§ WHAT IS REQUIRED
Output all of the data verbatim.
* * * * * * *
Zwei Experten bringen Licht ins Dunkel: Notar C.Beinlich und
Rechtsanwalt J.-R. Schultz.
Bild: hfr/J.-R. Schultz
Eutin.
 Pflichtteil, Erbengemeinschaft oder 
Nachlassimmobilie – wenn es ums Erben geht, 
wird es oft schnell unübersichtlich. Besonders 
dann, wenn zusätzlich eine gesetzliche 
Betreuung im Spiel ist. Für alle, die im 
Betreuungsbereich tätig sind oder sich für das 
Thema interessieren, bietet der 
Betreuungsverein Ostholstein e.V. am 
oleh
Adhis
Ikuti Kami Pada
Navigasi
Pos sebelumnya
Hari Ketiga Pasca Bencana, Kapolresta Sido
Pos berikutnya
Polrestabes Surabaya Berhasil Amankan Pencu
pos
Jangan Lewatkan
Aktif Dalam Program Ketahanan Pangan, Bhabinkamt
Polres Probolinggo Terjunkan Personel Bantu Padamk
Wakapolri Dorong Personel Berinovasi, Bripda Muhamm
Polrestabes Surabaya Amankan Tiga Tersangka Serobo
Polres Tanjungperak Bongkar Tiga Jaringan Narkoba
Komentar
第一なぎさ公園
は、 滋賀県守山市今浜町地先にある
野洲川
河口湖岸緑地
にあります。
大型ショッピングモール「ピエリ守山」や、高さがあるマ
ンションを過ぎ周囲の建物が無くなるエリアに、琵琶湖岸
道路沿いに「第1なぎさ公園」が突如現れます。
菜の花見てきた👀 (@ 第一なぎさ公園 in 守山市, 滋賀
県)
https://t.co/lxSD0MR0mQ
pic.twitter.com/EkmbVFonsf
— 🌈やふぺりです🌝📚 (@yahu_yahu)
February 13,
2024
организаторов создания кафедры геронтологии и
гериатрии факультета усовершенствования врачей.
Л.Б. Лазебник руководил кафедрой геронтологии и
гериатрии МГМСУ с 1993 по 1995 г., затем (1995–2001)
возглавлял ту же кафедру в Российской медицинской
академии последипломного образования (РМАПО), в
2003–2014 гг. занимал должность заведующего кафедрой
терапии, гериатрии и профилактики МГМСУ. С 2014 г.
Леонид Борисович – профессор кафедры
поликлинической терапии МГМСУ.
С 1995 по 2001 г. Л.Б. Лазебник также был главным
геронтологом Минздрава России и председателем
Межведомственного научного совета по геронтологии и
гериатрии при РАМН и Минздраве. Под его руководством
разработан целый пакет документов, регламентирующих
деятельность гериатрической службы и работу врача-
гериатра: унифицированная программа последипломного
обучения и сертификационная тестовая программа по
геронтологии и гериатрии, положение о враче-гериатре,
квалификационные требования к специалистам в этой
* * * * * * *
§ OUTPUT FOR THIS EXERCISE
Zwei Experten bringen Licht ins Dunkel: Notar C.Beinlich und
Rechtsanwalt J.-R. Schultz.
Bild: hfr/J.-R. Schultz
Eutin.
 Pflichtteil, Erbengemeinschaft oder 
Nachlassimmobilie – wenn es ums Erben geht, 
wird es oft schnell unübersichtlich. Besonders 
dann, wenn zusätzlich eine gesetzliche 
Betreuung im Spiel ist. Für alle, die im 
Betreuungsbereich tätig sind oder sich für das 
Thema interessieren, bietet der 
Betreuungsverein Ostholstein e.V. am 
oleh
Adhis
Ikuti Kami Pada
Navigasi
Pos sebelumnya
Hari Ketiga Pasca Bencana, Kapolresta Sido
Pos berikutnya
Polrestabes Surabaya Berhasil Amankan Pencu
pos
Jangan Lewatkan
Aktif Dalam Program Ketahanan Pangan, Bhabinkamt
Polres Probolinggo Terjunkan Personel Bantu Padamk
Wakapolri Dorong Personel Berinovasi, Bripda Muhamm
Polrestabes Surabaya Amankan Tiga Tersangka Serobo
Polres Tanjungperak Bongkar Tiga Jaringan Narkoba
Komentar
第一なぎさ公園
は、 滋賀県守山市今浜町地先にある
野洲川
河口湖岸緑地
にあります。
大型ショッピングモール「ピエリ守山」や、高さがあるマ
ンションを過ぎ周囲の建物が無くなるエリアに、琵琶湖岸
道路沿いに「第1なぎさ公園」が突如現れます。
菜の花見てきた👀 (@ 第一なぎさ公園 in 守山市, 滋賀
県)
https://t.co/lxSD0MR0mQ
pic.twitter.com/EkmbVFonsf
— 🌈やふぺりです🌝📚 (@yahu_yahu)
February 13,
2024
организаторов создания кафедры геронтологии и
гериатрии факультета усовершенствования врачей.
Л.Б. Лазебник руководил кафедрой геронтологии и
гериатрии МГМСУ с 1993 по 1995 г., затем (1995–2001)
возглавлял ту же кафедру в Российской медицинской
академии последипломного образования (РМАПО), в
2003–2014 гг. занимал должность заведующего кафедрой
терапии, гериатрии и профилактики МГМСУ. С 2014 г.
Леонид Борисович – профессор кафедры
поликлинической терапии МГМСУ.
С 1995 по 2001 г. Л.Б. Лазебник также был главным
геронтологом Минздрава России и председателем
Межведомственного научного совета по геронтологии и
гериатрии при РАМН и Минздраве. Под его руководством
разработан целый пакет документов, регламентирующих
деятельность гериатрической службы и работу врача-
гериатра: унифицированная программа последипломного
обучения и сертификационная тестовая программа по
геронтологии и гериатрии, положение о враче-гериатре,
квалификационные требования к специалистам в этой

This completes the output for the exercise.